KENNETH ROBERTS, BYU/Bingham High: Listed as 6-8, Roberts, a Deseret News Mr. Basketball honoree in high school, is really closer to 6-6. He was forced to play primarily center for the Cougars, but will be a forward in the pros. Averaged a team-high 19.8 points and pulled down 7.1 boards per game as a senior. The younger brother of NBA veteran Fred Roberts shot 55 percent from the floor and 80 percent from the line.

"I'm sure he's played plenty of one-on-one games with his brother, which gives him an advantage because Fred knows what it takes to play in the NBA," said Layden. "He is fundamentally sound, which is a tribute to Roger Reid and the coaching staff at BYU."

BRANDON JESSIE, Utah: The two-time first-team All-WAC player for the Utes averaged 16.1 points per game as a junior and 14.3 as a senior. Some scouts were disappointed with the 6-4 guard/forward's conditioning and postseason workouts.

"It will be tough for (Jessie) because it's difficult to make an NBA team as a big guard or small forward. There is so much competition and so many great athletes in those positions," said Layden. "Jessie certainly benefited by playing at Utah because he helped a great program win and made great progress."

JARON BOONE, Nebraska/Skyline High: Followed a promising junior season, in which he averaged 17.5 points for the Cornhuskers, with a disappointing senior campaign. Scored just 13.8 points per outing and had problems with coach Danny Nee before playing a major role in Nebraska's run to the NIT title.

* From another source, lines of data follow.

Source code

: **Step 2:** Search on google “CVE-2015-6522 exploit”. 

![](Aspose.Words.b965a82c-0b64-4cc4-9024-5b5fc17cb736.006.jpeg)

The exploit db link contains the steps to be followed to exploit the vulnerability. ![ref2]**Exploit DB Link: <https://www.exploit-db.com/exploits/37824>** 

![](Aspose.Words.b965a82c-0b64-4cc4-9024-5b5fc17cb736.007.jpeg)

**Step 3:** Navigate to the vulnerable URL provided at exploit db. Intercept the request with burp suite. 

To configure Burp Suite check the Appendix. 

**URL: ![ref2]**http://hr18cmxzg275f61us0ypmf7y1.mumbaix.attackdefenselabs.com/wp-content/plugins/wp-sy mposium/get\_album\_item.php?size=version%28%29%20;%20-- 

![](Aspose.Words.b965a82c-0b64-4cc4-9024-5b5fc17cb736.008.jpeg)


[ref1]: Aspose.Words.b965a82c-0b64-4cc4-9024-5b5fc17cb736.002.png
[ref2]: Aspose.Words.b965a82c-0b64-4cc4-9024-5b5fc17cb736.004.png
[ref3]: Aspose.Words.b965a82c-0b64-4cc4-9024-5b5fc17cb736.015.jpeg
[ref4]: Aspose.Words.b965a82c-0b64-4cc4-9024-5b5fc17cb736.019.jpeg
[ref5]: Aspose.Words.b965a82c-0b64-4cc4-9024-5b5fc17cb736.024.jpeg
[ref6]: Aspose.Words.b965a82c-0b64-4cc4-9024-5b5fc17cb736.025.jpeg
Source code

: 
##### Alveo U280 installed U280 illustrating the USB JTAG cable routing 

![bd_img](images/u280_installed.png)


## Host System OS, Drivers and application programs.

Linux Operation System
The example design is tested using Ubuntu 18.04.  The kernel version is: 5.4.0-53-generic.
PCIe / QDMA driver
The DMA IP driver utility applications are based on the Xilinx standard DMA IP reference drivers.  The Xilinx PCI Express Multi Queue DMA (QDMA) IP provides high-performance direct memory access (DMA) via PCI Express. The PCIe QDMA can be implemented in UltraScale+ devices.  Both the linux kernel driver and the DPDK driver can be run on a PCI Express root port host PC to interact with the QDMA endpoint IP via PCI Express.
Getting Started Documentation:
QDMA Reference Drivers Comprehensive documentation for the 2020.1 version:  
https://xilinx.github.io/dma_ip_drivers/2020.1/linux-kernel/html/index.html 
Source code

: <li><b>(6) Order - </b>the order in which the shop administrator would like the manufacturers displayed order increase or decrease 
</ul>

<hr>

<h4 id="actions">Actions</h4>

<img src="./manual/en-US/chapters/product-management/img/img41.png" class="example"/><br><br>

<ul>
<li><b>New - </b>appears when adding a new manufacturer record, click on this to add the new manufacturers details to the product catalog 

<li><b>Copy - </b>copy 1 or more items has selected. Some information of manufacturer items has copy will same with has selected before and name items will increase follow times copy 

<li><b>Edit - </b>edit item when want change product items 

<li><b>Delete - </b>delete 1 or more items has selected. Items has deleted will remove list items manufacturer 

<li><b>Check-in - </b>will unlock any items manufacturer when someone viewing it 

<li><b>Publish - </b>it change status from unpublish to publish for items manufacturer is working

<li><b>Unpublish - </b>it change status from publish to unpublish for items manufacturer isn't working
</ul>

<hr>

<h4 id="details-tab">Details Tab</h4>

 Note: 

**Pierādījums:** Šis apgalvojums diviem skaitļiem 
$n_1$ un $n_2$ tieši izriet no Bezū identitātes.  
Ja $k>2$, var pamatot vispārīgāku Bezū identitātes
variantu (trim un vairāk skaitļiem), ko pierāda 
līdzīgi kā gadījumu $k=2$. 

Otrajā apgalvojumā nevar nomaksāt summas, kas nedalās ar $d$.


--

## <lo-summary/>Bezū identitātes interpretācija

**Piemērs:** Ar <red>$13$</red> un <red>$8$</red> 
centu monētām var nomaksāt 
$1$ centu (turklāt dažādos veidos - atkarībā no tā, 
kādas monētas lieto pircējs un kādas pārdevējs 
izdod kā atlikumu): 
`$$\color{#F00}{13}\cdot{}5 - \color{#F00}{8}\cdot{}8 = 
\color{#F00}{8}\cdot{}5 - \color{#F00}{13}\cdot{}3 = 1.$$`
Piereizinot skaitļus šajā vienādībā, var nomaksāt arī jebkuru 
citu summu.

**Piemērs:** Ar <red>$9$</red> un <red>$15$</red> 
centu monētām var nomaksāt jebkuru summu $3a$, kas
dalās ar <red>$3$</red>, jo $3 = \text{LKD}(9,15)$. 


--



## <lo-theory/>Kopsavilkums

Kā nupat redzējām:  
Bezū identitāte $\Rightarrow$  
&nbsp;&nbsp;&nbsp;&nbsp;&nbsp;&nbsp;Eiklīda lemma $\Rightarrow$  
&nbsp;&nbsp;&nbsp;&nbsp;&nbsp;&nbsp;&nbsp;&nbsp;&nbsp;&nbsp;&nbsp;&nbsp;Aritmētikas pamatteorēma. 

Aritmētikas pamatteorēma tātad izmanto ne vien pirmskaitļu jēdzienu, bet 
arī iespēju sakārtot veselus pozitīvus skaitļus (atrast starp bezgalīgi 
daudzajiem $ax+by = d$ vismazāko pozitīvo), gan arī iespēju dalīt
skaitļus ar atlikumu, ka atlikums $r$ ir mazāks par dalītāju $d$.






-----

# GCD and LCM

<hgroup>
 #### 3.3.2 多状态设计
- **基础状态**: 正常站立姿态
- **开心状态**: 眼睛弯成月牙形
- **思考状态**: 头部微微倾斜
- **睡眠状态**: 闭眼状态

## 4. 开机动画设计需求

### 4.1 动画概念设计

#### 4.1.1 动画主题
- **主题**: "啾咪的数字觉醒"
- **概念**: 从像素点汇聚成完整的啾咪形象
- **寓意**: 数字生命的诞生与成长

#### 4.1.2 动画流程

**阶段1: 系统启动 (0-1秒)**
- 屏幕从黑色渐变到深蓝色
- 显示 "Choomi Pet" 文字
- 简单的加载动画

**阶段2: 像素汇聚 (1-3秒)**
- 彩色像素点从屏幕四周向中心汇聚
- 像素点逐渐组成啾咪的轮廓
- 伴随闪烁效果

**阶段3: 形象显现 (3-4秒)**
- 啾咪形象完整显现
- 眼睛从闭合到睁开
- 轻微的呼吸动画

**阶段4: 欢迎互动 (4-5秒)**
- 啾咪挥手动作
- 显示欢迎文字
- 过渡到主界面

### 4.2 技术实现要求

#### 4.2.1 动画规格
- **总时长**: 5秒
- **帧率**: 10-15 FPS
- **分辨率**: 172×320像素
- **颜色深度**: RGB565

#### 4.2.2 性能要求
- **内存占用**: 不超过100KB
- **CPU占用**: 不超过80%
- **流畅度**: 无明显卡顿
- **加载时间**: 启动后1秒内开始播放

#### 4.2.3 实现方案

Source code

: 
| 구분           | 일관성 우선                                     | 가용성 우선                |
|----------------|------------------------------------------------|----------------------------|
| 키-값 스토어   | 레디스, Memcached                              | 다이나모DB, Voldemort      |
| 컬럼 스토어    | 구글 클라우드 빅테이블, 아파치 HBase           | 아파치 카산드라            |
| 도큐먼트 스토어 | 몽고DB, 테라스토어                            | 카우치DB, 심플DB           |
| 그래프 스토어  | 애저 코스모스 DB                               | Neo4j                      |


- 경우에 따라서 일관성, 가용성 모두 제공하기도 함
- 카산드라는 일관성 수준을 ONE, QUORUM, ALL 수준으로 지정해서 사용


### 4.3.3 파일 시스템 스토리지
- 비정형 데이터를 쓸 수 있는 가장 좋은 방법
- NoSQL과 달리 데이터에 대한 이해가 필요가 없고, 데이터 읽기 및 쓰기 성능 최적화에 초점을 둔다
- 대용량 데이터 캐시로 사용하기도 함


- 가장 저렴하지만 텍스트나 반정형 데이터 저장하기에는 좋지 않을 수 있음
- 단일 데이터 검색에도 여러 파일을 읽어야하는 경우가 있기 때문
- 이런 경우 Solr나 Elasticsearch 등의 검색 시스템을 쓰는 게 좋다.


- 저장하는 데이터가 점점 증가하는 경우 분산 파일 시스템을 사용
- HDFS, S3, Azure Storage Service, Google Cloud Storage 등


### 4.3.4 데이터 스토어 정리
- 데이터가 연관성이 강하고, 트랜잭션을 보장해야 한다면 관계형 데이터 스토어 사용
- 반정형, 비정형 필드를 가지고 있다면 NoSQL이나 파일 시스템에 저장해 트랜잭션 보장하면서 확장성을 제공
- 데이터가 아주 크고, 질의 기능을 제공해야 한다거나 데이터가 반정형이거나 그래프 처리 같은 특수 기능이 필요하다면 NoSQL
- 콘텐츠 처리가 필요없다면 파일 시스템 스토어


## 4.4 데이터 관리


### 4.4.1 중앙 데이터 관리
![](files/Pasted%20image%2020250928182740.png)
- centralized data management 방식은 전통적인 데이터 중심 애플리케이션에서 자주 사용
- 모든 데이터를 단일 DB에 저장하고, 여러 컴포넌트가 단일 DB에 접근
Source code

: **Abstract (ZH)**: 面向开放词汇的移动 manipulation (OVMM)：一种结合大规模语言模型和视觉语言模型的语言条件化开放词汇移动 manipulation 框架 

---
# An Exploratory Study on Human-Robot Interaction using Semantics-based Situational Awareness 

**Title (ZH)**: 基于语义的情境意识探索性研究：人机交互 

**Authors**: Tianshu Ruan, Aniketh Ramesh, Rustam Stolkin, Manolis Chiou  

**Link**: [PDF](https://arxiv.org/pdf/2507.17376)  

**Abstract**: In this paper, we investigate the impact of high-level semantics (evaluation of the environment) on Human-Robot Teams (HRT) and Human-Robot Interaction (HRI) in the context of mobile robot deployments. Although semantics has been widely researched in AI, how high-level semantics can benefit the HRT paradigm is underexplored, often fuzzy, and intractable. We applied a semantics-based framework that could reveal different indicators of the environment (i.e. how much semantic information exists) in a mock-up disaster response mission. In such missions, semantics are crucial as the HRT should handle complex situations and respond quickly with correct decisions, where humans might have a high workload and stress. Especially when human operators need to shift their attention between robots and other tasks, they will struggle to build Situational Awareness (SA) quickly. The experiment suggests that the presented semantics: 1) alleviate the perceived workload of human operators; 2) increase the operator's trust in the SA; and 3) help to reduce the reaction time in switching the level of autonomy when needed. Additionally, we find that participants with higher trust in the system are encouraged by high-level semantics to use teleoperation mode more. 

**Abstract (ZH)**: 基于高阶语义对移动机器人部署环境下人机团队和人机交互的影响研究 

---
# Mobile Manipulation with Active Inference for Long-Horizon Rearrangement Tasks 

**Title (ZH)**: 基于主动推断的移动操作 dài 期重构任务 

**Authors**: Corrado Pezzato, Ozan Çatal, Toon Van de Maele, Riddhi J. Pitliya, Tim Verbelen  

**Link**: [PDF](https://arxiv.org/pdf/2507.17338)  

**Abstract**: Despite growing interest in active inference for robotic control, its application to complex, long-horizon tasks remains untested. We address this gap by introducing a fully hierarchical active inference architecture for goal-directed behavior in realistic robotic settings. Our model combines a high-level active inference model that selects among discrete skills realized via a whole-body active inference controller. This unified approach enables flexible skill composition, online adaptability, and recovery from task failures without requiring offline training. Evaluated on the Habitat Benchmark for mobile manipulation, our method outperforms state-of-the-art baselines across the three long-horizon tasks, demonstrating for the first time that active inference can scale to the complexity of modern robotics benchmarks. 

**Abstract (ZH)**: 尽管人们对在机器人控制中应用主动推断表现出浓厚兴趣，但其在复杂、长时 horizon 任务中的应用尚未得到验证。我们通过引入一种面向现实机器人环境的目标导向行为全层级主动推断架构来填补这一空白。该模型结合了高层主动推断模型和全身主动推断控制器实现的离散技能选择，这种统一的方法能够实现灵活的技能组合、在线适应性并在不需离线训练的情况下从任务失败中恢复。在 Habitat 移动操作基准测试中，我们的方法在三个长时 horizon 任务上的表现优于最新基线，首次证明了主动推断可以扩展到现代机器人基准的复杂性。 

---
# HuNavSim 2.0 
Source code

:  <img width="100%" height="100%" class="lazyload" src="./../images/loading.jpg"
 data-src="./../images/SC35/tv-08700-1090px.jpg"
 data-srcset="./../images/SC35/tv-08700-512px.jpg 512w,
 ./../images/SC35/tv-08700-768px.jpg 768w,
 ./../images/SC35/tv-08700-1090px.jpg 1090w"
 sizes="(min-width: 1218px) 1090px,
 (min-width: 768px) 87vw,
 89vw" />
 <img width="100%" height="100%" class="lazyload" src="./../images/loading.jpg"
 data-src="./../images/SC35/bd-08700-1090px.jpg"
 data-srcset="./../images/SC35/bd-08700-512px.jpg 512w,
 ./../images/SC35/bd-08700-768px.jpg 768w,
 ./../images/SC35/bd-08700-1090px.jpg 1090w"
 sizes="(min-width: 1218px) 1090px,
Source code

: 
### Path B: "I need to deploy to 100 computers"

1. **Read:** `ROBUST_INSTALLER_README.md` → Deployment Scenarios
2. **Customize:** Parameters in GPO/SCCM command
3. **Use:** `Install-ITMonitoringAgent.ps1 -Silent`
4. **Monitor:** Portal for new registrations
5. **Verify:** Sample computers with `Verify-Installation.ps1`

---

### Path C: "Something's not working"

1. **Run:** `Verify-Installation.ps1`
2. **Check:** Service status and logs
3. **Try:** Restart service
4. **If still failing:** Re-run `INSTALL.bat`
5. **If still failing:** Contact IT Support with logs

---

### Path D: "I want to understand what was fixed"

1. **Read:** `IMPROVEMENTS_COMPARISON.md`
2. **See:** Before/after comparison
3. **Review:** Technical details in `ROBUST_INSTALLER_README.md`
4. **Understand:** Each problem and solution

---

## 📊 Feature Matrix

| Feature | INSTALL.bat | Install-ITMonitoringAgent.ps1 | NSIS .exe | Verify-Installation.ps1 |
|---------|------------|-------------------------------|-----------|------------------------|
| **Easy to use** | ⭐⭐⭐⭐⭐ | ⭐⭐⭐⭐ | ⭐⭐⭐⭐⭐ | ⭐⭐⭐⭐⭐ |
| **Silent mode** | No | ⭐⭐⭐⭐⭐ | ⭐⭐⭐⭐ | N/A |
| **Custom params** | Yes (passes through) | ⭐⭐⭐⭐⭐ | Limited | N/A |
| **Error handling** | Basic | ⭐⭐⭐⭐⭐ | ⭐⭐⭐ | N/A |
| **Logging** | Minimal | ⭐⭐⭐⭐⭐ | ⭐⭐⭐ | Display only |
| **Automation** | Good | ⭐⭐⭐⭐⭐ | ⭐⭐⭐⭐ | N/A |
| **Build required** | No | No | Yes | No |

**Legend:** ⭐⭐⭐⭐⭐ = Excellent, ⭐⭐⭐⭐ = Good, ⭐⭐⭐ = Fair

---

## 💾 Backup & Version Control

"I think if anything (JaRon) may have a chance of getting drafted in the second round," said his father, professional basketball ironman Ron Boone. "If there is anything a college player would like to have it is that shot."

Chicago, Denver and Philadelphia have expressed interest in JaRon, though it is unclear whether or not he'll be drafted.

"If it happens, I think he is prepared," Boone added. "But, it's still awfully difficult."

And father knows best. Ron played 13 years in the professional ranks despite being an 11th-round NBA and eighth-round ABA pick. JaRon may benefit greatly from the flexibility associated with free agency - a.k.a. not getting drafted.


JIMMY DEGRAFFENRIED, Weber State/Payson High: The Big Sky co-MVP, who averaged a league-high 21.2 points, is one of just two conference players included in the NBA's list of draft prospects. He is, however, close to finalizing a deal to play in Greece.

ERIC FRANSON, Utah State/American Fork High: Averaged 16.2 points and 8.5 rebounds as a senior after earning Big West Player of the Year honors as a junior. Center stands 6-8 and weighs 240.

SILAS MILLS, Utah State/Salt Lake C.C.: Led the Aggies in scoring with 16.7 per game. The 6-foot-6 forward also averaged 7.9 rebounds and 3.4 assists. Helped SLCC place fifth in National Junior College tournament.

RANDY REID, BYU/Spanish Fork High: Four-year starting guard for the Cougars was among the 128 players to make the NBA's list of draft prospects. The 6-2, 160-pounder averaged 11.2 points and 5.1 assists as a senior.